Dino   This film was a great and fun little jaunt of corny, yet creepy. Though the score was a driving force to make it remind us we were not in a large theme park. No it was down that dirt road in the middle of the middle of nowhere.

Thank you for the great memories, also for picking me out of the virtual hat ...I will contact you soon!
     
Howlin' Wolf   Congrats again Dino and thank you for your contributions! Actually we are "old school" and cut up real pieces of paper with numbers assigned to each name ...so your name was pulled out of a literal rather than virtual hat. It is indeed great fun for us! smiley face
     
Jonathan   This sounds really interesting. Such a little film, yet I was surprised to see that there is even a CD release. The story behind the movie is classic. Recording the organ live in about 6 hours sounds like a world record.
     
Scott   Seeing this installment of 13 Chills made me pause. Carnival of Souls sounded so familiar to me ...I know I haven't seen the movie ...so I went digging. Low and behold, I actually have this one ...so I had to blow the dust off of it and give it another listen.

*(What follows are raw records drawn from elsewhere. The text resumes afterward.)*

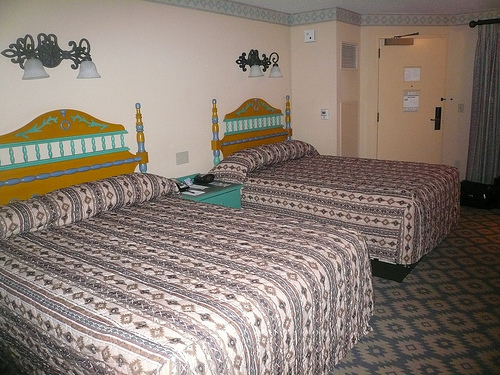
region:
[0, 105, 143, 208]
green and brown headboards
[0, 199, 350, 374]
brown and tan bedclothes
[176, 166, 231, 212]
green table between beds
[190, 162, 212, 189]
black phone on table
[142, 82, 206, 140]
white wall behind beds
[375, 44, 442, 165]
peach colored door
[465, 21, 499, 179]
grey curtain across from beds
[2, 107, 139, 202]
brown and green headboards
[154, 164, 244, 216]
green table between beds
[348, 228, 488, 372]
carpet is brown and grey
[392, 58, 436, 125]
white notices on door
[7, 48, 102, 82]
lights hanging over bed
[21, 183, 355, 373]
brown and grey satin blanket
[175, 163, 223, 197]
black telephone on table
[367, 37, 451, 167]
peach door in room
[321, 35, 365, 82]
grey vent near door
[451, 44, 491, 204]
green curtain near door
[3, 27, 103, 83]
reading lamps mounted to the wall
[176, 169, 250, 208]
green night table between the beds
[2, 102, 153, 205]
colorful headboard on the bed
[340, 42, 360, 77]
vent in the wall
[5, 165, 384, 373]
comforter on the bed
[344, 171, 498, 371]
blue and white pattern on the carpet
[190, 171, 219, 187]
alarm clock on the night stand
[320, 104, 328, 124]
thermostat on the wall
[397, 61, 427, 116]
notices on the back of the door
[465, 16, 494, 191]
curtains covering the window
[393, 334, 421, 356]
pattern on the floor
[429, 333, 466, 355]
pattern on the floor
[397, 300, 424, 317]
pattern on the floor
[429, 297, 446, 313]
pattern on the floor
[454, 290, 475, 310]
pattern on the floor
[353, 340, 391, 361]
pattern on the floor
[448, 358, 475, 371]
pattern on the floor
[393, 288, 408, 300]
pattern on the floor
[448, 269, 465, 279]
pattern on the floor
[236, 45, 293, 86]
lights on the wall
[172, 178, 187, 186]
a phone on the desk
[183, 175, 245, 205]
a green desk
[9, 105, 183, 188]
the headboard on the bed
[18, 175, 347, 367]
a white and black bed spread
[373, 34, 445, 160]
the door to the room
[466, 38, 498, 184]
curtains hanging in front of the window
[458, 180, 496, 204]
a suitcase on the floor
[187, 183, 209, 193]
papers on the table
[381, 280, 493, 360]
the blue and tan carpet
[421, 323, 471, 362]
multi colored floor carpet with diamond design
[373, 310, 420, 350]
multi colored floor carpet with diamond design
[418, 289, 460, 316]
multi colored floor carpet with diamond design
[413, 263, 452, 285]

If you don't like organ music this one certainly isn't for you, as the score is just absolutely jam packed with it from start to finish. The Citadel release as Jason stated above is broken into 2 parts, with the first half of the CD containing a ton of dialogue tracks interspersed with the music. The second half of the CD contains one large 30 minute Suite of score music from the film without dialogue. Listening to it again, I remember why I haven't listened to it in a while ...I don't mind an organ filled track from time to time, but a whole score of it is just a little more than I like. It is certainly worthy of a listen if you are not familiar with it though, and it does have a distinct sound to it.
     
S. Dawg   Haven't seen this little chiller for many a year; looks like I ought to re-visit it. Not sure the score would be that rewarding as a standalone experience though!
     
Josh   Our copy of Carnival of Souls (the Citadel CD) arrived in the mail on the very day that you posted this article. Talk about a crazy coinkykink. The sound and presentation of the Citadel CD just blows away the previous Birdman Records release. This movie (and its score) are essential watching this time of year, or anytime you want a dose of good ol' fashioned cinematic goosebumps.